All of this suggests that any cross-country reserve currency, whether cryptocurrency or otherwise, could present a broader challenge. While there are legitimate concerns about inflation, deficit spending is an important tool for nation states to meet local political and social needs, especially to protect the most vulnerable members of society during a crisis. In the worst case scenario, the complete substitution of global currencies for national currencies would limit the fiscal discretion of a government to take such actions. This can be seen in the problems experienced by countries like Spain and Greece after they abandoned their own currencies in favor of the euro.

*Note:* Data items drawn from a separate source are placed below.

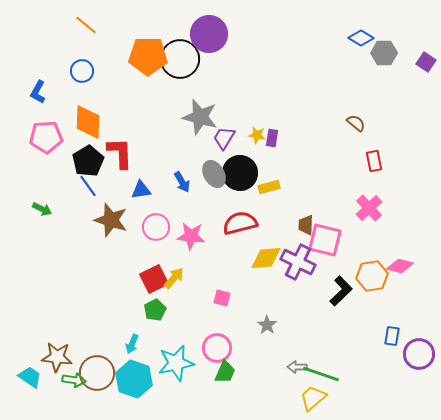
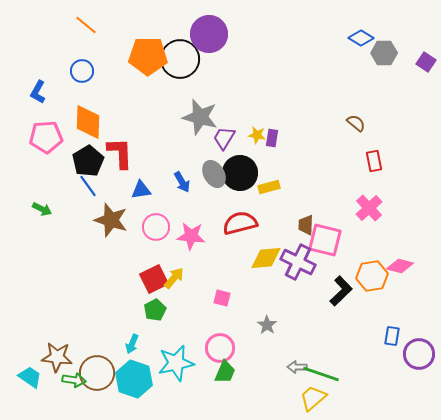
pink circle at (217, 348): moved 3 px right
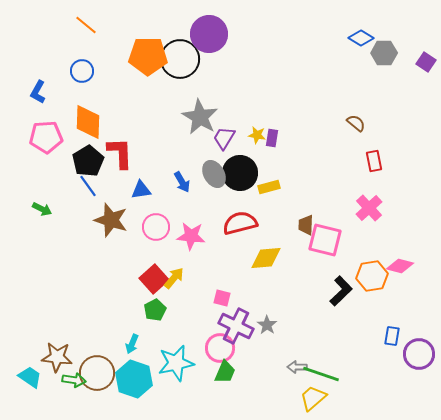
gray star at (200, 117): rotated 15 degrees clockwise
purple cross at (298, 262): moved 62 px left, 64 px down
red square at (154, 279): rotated 16 degrees counterclockwise
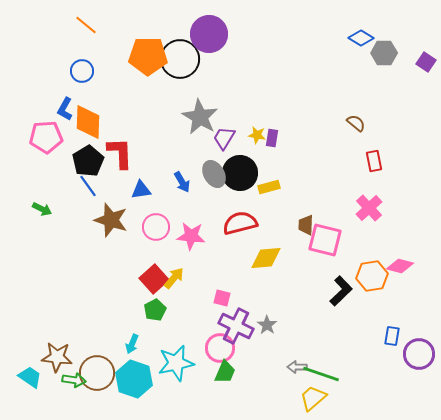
blue L-shape at (38, 92): moved 27 px right, 17 px down
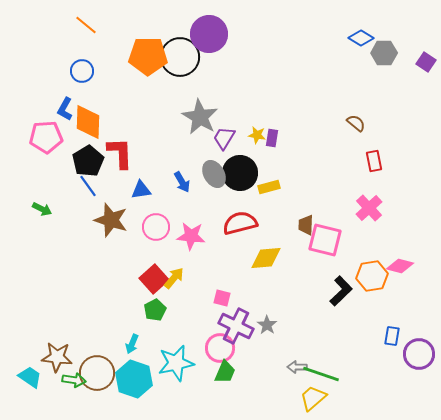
black circle at (180, 59): moved 2 px up
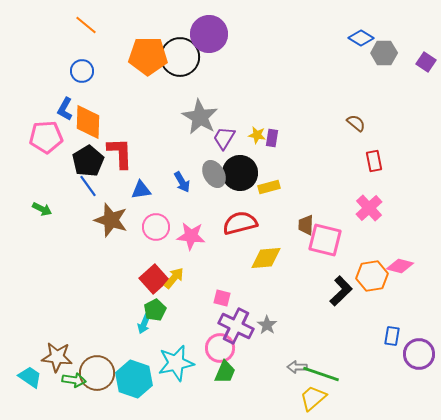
cyan arrow at (132, 344): moved 12 px right, 20 px up
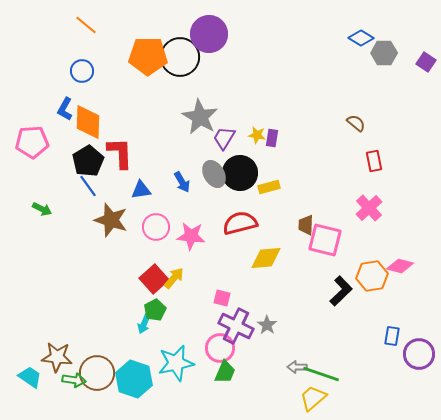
pink pentagon at (46, 137): moved 14 px left, 5 px down
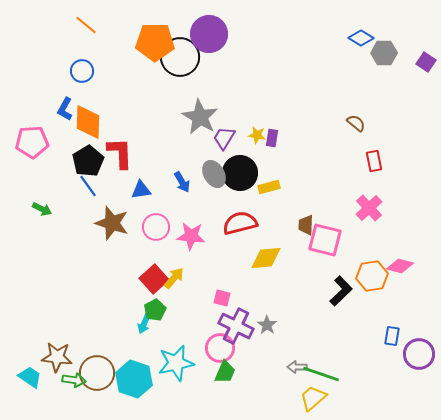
orange pentagon at (148, 56): moved 7 px right, 14 px up
brown star at (111, 220): moved 1 px right, 3 px down
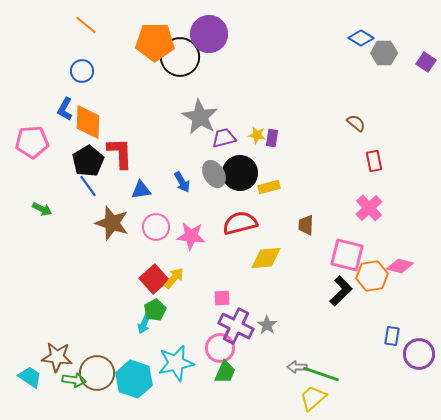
purple trapezoid at (224, 138): rotated 45 degrees clockwise
pink square at (325, 240): moved 22 px right, 15 px down
pink square at (222, 298): rotated 18 degrees counterclockwise
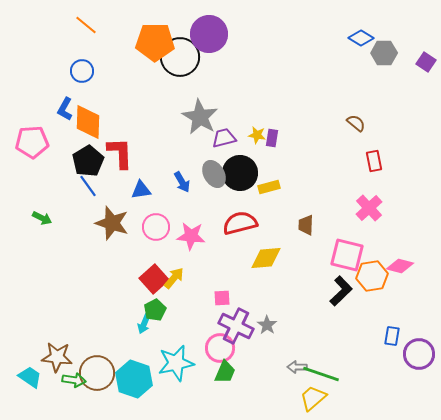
green arrow at (42, 209): moved 9 px down
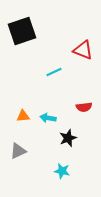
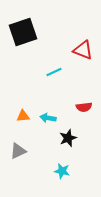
black square: moved 1 px right, 1 px down
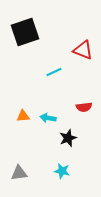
black square: moved 2 px right
gray triangle: moved 1 px right, 22 px down; rotated 18 degrees clockwise
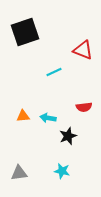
black star: moved 2 px up
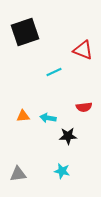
black star: rotated 18 degrees clockwise
gray triangle: moved 1 px left, 1 px down
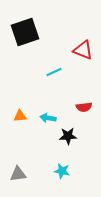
orange triangle: moved 3 px left
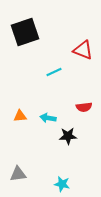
cyan star: moved 13 px down
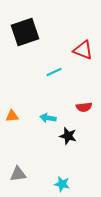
orange triangle: moved 8 px left
black star: rotated 18 degrees clockwise
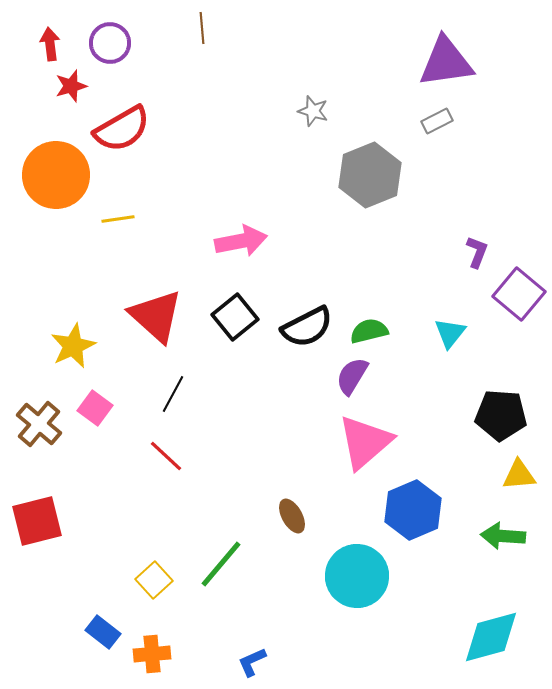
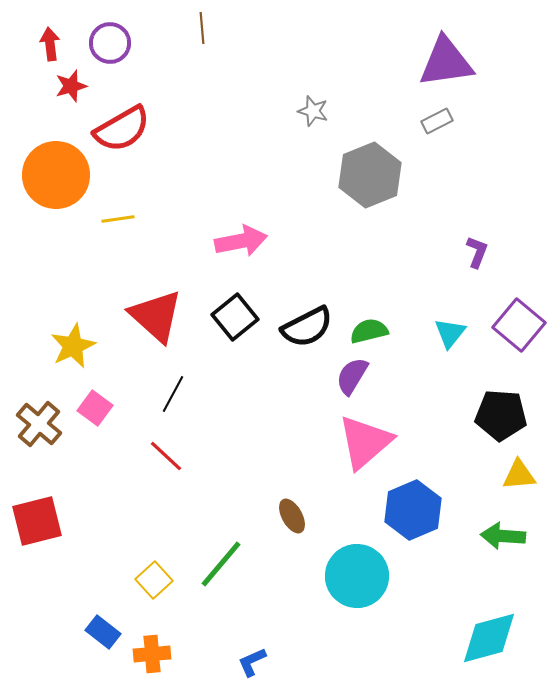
purple square: moved 31 px down
cyan diamond: moved 2 px left, 1 px down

But for those countries that retain a viable national currency, a supranational reserve currency may be more of a moderating influence than a restriction, especially if it is acceptable to the general public. Now, if your own currency is being mismanaged, the main options are to find another country that is doing better, or to buy gold. However, a neutral, inflation-resistant reserve layer may be a better refuge. If it is easy to buy and hold (e.g., through a public blockchain), distrust of government fiscal policy will soon be punished by a decline in demand for the currency. At the same time, governments would still have the flexibility to issue debt denominated in their own currency when it is truly needed and supported by public sentiment.

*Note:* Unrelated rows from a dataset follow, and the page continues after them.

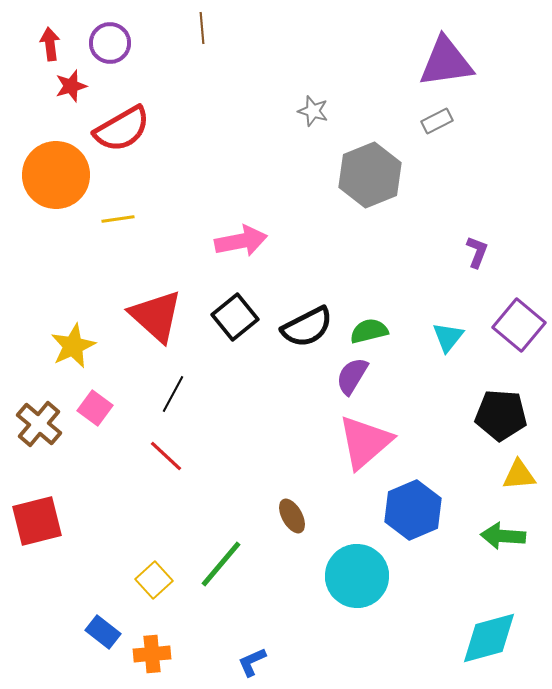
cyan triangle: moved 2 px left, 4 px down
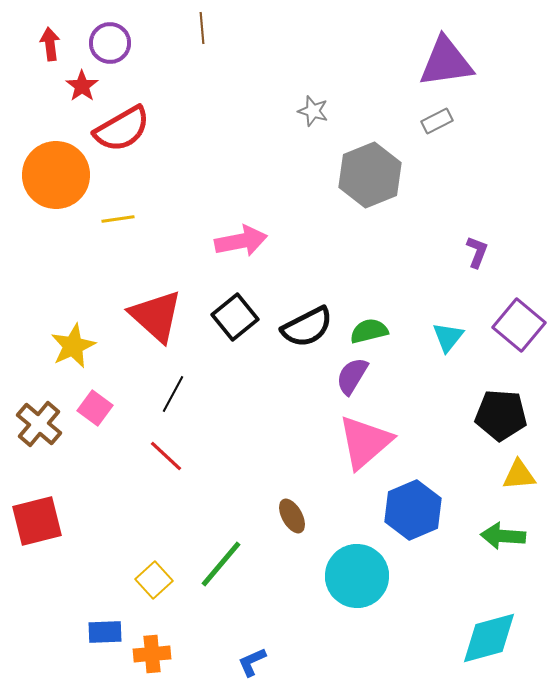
red star: moved 11 px right; rotated 20 degrees counterclockwise
blue rectangle: moved 2 px right; rotated 40 degrees counterclockwise
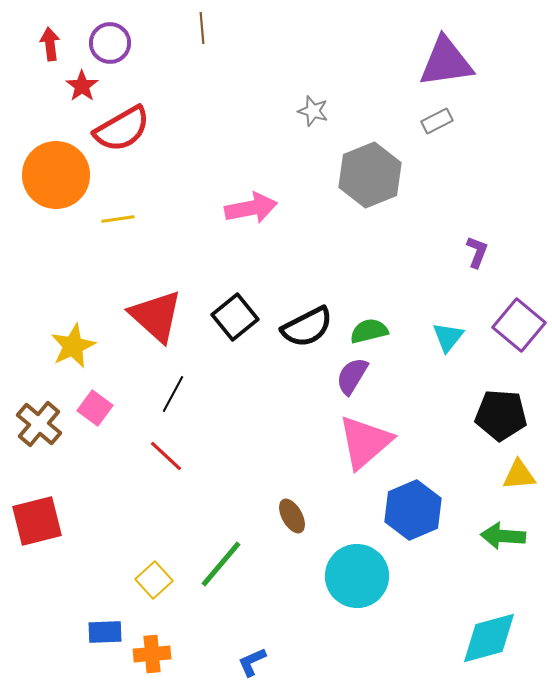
pink arrow: moved 10 px right, 33 px up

But it is hard to see a path that will not wreak havoc on the dollar and the United States as a whole. After all, add another $1.9 trillion in epidemic spending to the current government debt of more than $28 trillion. Druckenmiller said that if market confidence in the dollar wanes, leading to weaker global interest in holding U.S. Treasuries, rising interest rates could require one-third of the annual U.S. budget to go toward interest payments, which are now about 10 percent. That would be bad for everyone.